The pile was still a pile, but it now had structure.

"Well, look at that," he said.

Nidoking's chest puffed out half an inch. Excadrill chittered, satisfaction in every line of his body.

David walked over, ran a hand along one of the lower stones, giving it a testing shove. It didn't budge.

"Nice work," he said. "That looks like it might not kill me when I'm not looking. I'm impressed."

Nidoking grunted, trying—and failing—to hide his pleased rumble. Excadrill did a little hop and disappeared underground again, popping back up on the far side of the pile, already fussing at another seam.

Gliscor swooped lower, eyeing the sacks.

"Yes, there's soap in there too," David told him. "Yes, you are going to discover what it is. No, hanging on the ceiling doesn't make you immune to hygiene."

Gliscor recoiled dramatically, tail flailing.
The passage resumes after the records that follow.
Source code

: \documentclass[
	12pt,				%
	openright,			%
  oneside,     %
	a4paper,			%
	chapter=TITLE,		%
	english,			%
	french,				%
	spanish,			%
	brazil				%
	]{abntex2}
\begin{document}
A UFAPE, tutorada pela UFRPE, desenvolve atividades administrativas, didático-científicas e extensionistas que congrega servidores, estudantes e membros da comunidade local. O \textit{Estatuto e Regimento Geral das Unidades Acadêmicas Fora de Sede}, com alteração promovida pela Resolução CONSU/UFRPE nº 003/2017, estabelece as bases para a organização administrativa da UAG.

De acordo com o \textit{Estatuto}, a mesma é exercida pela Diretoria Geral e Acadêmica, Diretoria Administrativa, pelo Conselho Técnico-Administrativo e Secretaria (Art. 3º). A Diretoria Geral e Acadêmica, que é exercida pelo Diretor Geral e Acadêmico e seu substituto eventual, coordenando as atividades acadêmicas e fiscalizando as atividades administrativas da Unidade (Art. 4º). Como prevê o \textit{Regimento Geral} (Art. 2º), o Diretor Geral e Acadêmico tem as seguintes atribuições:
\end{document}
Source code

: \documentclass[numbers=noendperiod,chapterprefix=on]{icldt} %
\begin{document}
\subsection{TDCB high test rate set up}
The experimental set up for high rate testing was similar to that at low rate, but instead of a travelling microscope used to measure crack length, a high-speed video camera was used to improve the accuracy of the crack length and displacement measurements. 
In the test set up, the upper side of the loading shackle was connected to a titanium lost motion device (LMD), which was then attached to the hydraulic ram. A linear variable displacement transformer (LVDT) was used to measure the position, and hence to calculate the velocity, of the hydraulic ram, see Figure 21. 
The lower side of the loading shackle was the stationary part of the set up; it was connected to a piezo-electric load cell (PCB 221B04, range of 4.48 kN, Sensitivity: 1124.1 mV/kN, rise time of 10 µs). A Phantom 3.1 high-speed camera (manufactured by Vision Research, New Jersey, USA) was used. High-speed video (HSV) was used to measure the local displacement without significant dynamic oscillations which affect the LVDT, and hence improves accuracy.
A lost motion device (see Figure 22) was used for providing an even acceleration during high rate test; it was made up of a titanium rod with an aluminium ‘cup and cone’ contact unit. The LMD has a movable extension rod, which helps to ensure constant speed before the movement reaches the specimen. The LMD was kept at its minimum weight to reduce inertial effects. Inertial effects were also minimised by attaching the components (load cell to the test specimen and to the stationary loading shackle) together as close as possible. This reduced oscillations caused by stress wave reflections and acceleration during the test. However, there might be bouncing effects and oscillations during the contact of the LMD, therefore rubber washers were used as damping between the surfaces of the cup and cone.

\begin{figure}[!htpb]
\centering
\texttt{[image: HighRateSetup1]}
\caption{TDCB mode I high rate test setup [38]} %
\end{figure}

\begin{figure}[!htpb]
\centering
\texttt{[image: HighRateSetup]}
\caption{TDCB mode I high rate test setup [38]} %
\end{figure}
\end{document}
They spent the next hour unpacking and stowing: feed into bins in the old feed room, flour and basics into the pantry, nails and screws into neatly labelled jars on a shelf that hadn't seen that kind of organisation in years, fence wire stored high and safe, seed bag lined up by the back door ready for spreading. David propped the new hoe handle against the old, cracked one and eyed them both, deciding to give his back one more day of pain before tackling the swap.

Only when everyone had eaten a proper second breakfast, and the worst of the mud was scraped off boots and claws, did he sit down at the kitchen table with his notebook again.